O zaman ki Allah (cc) ile şimdiki Allah (cc) ayrı mı? Hâşâ sümme hâşâ…

Ne yazık ki aramızda ki fark şu; Onlar, cennette Cemalullah için gece gündüz sây-ü gayret ettiler. Allah’ı (cc) zikrettiler. Bütün dünyaya kelime-i tevhidi yayabilmek için gayret sarf ettiler. Kim ki dalalete düşmüş, sapmış, sarhoş, berduş, kumarcı, ayyaş, nefsine uymuş; onları hidayet yoluna sokmak için çalıştılar. Allah için böyle hizmet eden kişinin sevabı, tüm insanların ve cinlerin yapmış olduğu ibadetlerden daha evlâdır.

Sahabeler Mekke’de namaz kılıyorlardı. Mekke’de iki rekât namaz kılmak iki yüz bin rekât namaza bedel sayılır. Ravzay-ı Mutahhara’da iki rekât namaz kılmak ise yüz bin rekât namaz kılmaya muadildir. Mescidi Aksa’da ise yarısına muadil sayılır. Bir insanın hidayetine vesile olmak, Ravza’da kılınan beş yüz bin rekât namaza muadildir. Sahabeler, bu sevap için yarış yaptılar. Dünyaya haris olmayıp, ahirete haris olalım diye yarışa başladılar.

Bir hadis ile söylersek;

“Bir insanın hidayetine vesile olmak, dünya ve içindeki her şeyden daha hayırlıdır”.”       

Dünyamızda altı milyar insan var, on misli cin taifesi var; altmışaltı milyar oluyor. Bu altmışaltı milyar insan iki rekât namaz kılacak, ama sen bir tane berduşu, sarhoşu, bir tane Allah’ın  (cc) yolundan sapmış insanın hidayetine vesile olursan,  onlardan daha çok sevap alacaksın. Ne güzel sevap, şu sevaba bak…
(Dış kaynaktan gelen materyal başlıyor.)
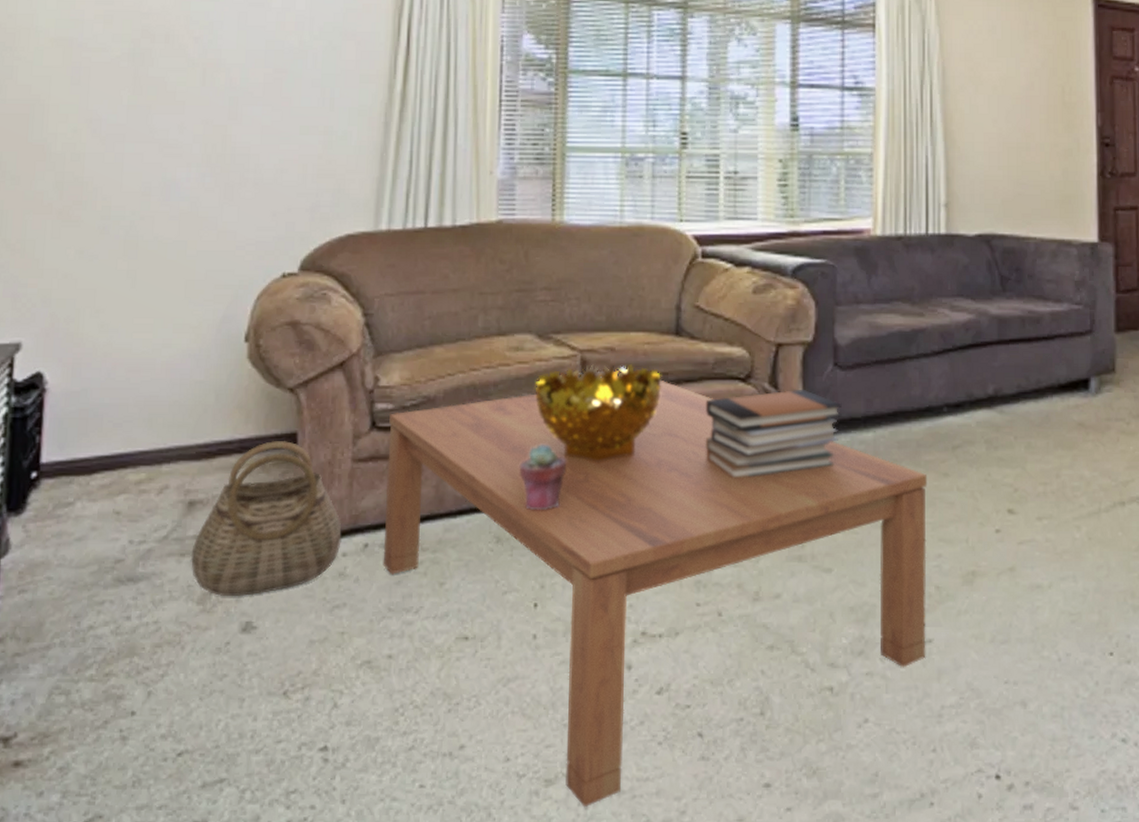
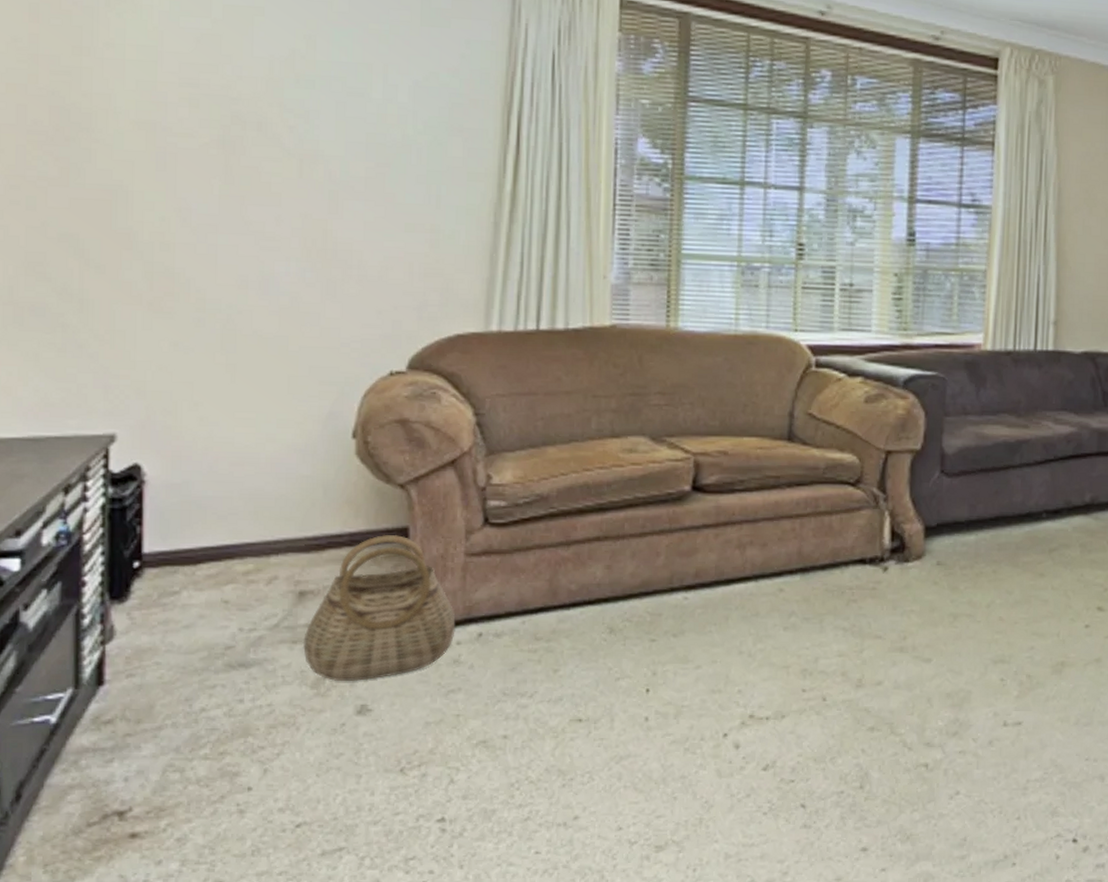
coffee table: present [383,381,928,808] -> none [497,484,1025,870]
potted succulent: present [520,445,567,510] -> none [633,542,679,603]
decorative bowl: present [534,363,661,464] -> none [648,467,773,561]
book stack: present [705,389,842,479] -> none [815,494,947,577]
Rabb’imiz o denli merhametli ki kalbimizden geçen kötülüklere günah yazılmaz ama “Ya Rabbi! Ben bir mescid yaptırsam. Ya Rabbi! Şu fakirin karnını doyursam. Ya Rabbi! Şu fakire bir ayakkabı alsam. Ya Rabbi! Şu öksüzü sevindirsem, bunun kış günü odununu, kömürünü alsam…” deyip, yapamasak dahi kalbimizden geçirdiğimiz için, derhal Cenab-ı Allah (cc) bize sevap yazar. Ama kalbimizden günah geçer de dilimizden dökülmezse ya da fiiliyata geçmezse günah yazılmaz.
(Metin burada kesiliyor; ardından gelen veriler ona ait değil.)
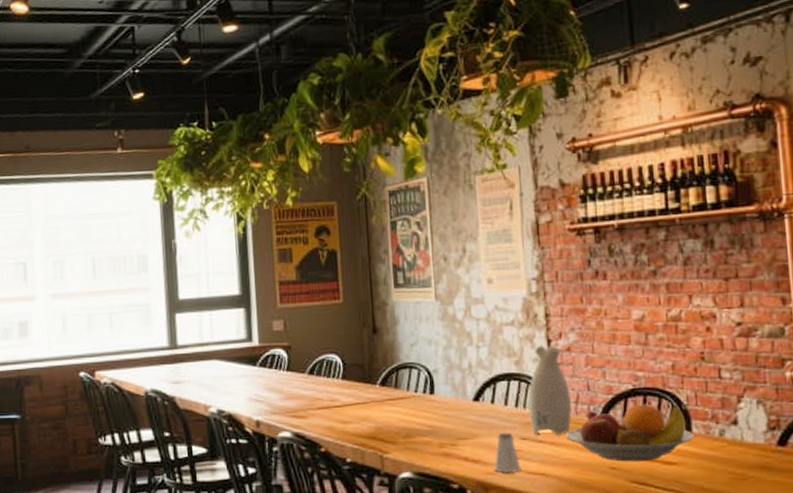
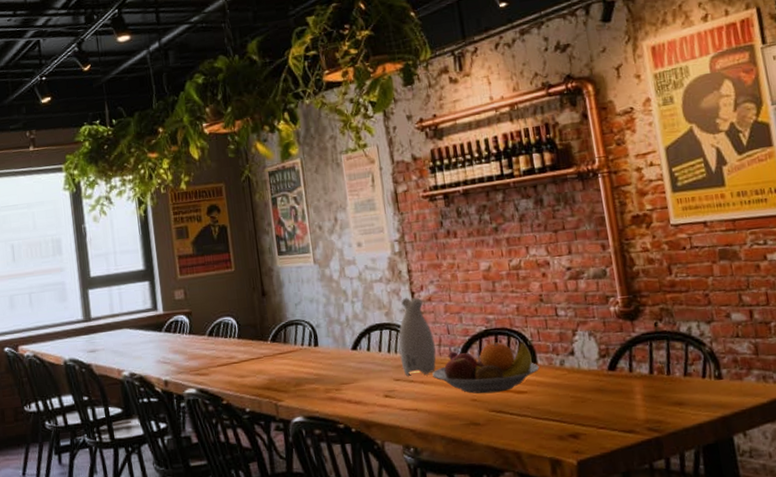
saltshaker: present [494,432,521,473] -> none [373,375,397,411]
Şu rahmete bak, şu sevgiye bak, şu nimete bak ve şükret…

Yaradan bize akıl nimetini verdi. Şöyle aklınızı bir düşünün. Bir de tımarhaneye gidin; o güzelim, müşekker, babayiğit kimselere insan bakmaya kıyamaz. Böyle delikanlı yiğidin aklı olmadığı için, piyasada geçerli olmayan parayı eline verince sevinir. Sigara bekler. Eliyle, değişik hareketler yapar, kendi kendine sevgilim der, ne yaptığını bilmez.

İşte akıl bu kadar güzel bir nimettir, iman bu kadar güzel bir nimettir, vücut sıhhatimiz bu kadar güzel bir nimettir; konuşmamız, işitme, görme, yürüme, tutma bu duygularımız ne büyük nimetlerdir. Ne kadar ibadet yapsak da bunların şükrünü eda etmemiz mümkün değildir.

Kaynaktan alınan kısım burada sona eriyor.